[Start of section]
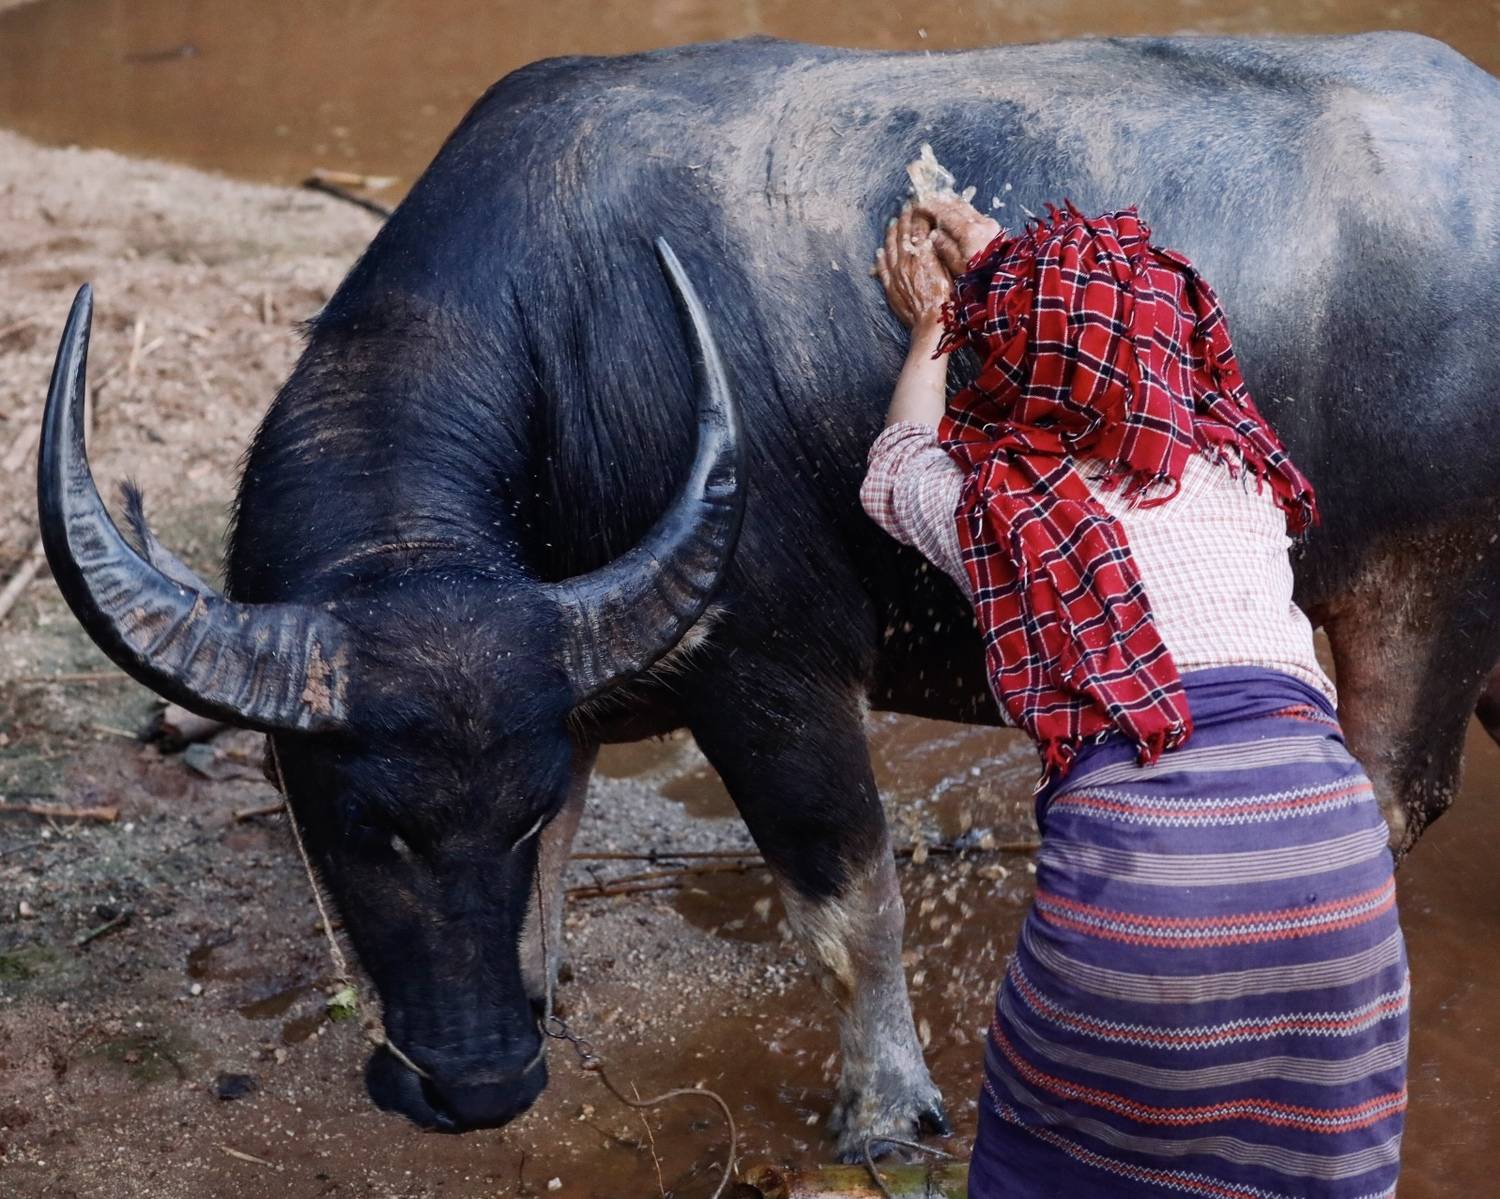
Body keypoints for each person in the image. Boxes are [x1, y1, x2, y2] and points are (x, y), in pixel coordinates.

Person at [864, 189, 1408, 1199]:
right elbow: (1129, 326)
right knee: (1306, 1162)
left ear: (1011, 360)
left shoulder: (1001, 508)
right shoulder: (1241, 470)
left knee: (1062, 1166)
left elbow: (896, 463)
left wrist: (939, 320)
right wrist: (1014, 264)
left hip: (1147, 909)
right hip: (1341, 875)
[End of section]
Exercise details: Return every record exactly, without the pictures.

Response to this task:
Body keypoints for each person in the image. Boxes are [x1, y1, x2, y2] and points are (x, y), in pixel coordinates.

Person at [864, 189, 1408, 1199]:
right elbow: (1129, 326)
right knee: (1306, 1162)
left ear: (1011, 360)
left shoulder: (1001, 508)
right shoulder: (1241, 470)
left knee: (1062, 1166)
left elbow: (896, 463)
left wrist: (939, 320)
right wrist: (1014, 264)
left hip: (1147, 909)
right hip: (1341, 875)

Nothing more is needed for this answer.